**Directions**
Reproduce the data verbatim from the line containing "華やかな見た目とボリューム感が好評の「ウェディングビュッフェ」" through the end of the data, both included, and leave out the pictures.
· · · · · · ·
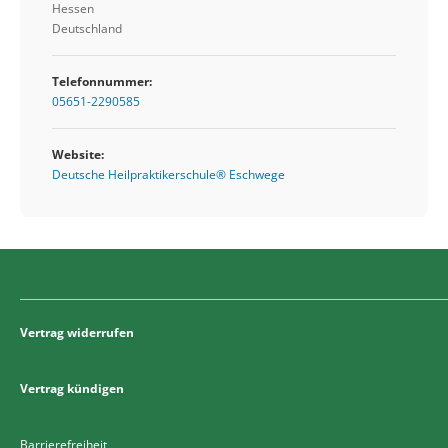
Hessen
Deutschland
Telefonnummer:
05651-2290585
Website:
Deutsche Heilpraktikerschule® Eschwege
Vertrag widerrufen
Vertrag kündigen
Barrierefreiheit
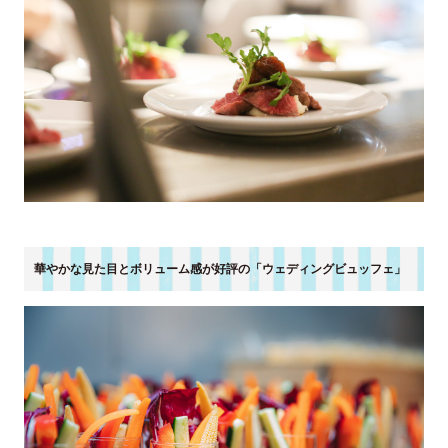
華やかな見た目とボリューム感が好評の「ウェディングビュッフェ」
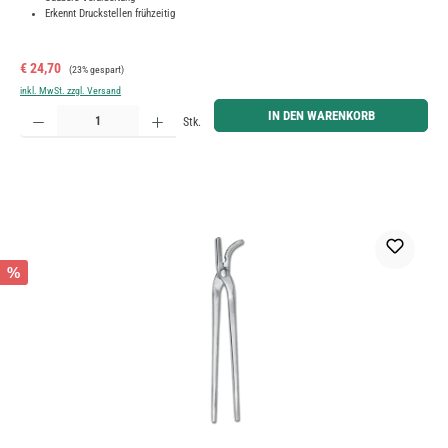
Erkennt Druckstellen frühzeitig
Verkaufspreis:
Regulärer Preis:
€ 24,70
(23% gespart)
inkl. MwSt. zzgl. Versand
Produkt Anzahl: Gib den gewünschten Wert ein oder benutze die Schaltflächen um die Anzahl zu erh
IN DEN WARENKORB
Stk.
%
· · · · · · ·
**Exercise solution**
華やかな見た目とボリューム感が好評の「ウェディングビュッフェ」
Erkennt Druckstellen frühzeitig
Verkaufspreis:
Regulärer Preis:
€ 24,70
(23% gespart)
inkl. MwSt. zzgl. Versand
Produkt Anzahl: Gib den gewünschten Wert ein oder benutze die Schaltflächen um die Anzahl zu erh
IN DEN WARENKORB
Stk.
%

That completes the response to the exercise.